Marina is trapped in a dull conversation whorl dominated by a loud sociologist from Farside U and his theories about post-national identities in second and third generation lunarians.
She spies Carlinhos pushing through the press of bodies and festive familiars and cocktail glasses.
‘My mother wants to meet you.’
‘Me? What?’
‘She’s asked.’
He’s already leading her by the hand through the party.
‘Mãe, this is Marina Calzaghe.’
Marina’s first impression of Adriana Corta had been coloured by a knife blade at her throat, but she seems to have aged more than the intervening lunes – no, not aged: withered, collapsed, become more transparent.
‘Many happy returns, Senhora Corta.’
Marina’s proud of her Portuguese now, but Adriana Corta flows to Globo.

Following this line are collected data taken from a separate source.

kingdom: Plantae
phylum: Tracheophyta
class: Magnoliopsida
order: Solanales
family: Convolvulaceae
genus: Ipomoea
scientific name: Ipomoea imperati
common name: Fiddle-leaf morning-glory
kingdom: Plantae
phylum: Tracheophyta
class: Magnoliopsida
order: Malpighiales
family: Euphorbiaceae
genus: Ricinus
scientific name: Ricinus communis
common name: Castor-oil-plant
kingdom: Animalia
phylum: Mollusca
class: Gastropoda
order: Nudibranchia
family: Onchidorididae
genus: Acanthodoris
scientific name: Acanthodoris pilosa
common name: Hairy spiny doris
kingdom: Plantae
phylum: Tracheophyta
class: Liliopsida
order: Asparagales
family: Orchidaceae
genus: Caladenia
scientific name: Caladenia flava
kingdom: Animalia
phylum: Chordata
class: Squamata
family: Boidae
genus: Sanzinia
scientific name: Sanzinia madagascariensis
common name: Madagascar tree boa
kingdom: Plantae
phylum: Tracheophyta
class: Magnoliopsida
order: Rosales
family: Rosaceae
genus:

‘It seems once again my family is obliged to you.’
‘Like they say, I was just doing my job, ma’am.’
‘If I gave you another job, would you execute it as faithfully?’
‘I’d do my best.’
‘I do have another job. I need you to look after someone.’
‘Senhora Corta, I’ve never been been good with small children. I scare them …’
‘You won’t scare this child. Though she may scare you.’
Adriana’s nod directs Marina across the room, to Ariel Corta, a brilliant flame at the heart of a clutch of soberly dressed court officials and LDC technocrats. She laughs, she throws her head back, tosses her hair, weaves ideograms of smoke from her vaper.
‘I don’t understand, Senhora Corta.’
‘I need someone to mind my daughter. I fear for her.’
‘If you want a bodyguard, Senhora Corta, there are trained fighters …’
‘If I wanted a bodyguard she would have one already. I have dozens of bodyguards. I want an agent. I want you to be my eyes, my ears, my voice. I want you to be her friend and her chaperone. She’ll hate you, she’ll fight you, she’ll try to get rid of you, she’ll shun you and snub you and be vile to you. But you will stay with her. Can you do this?’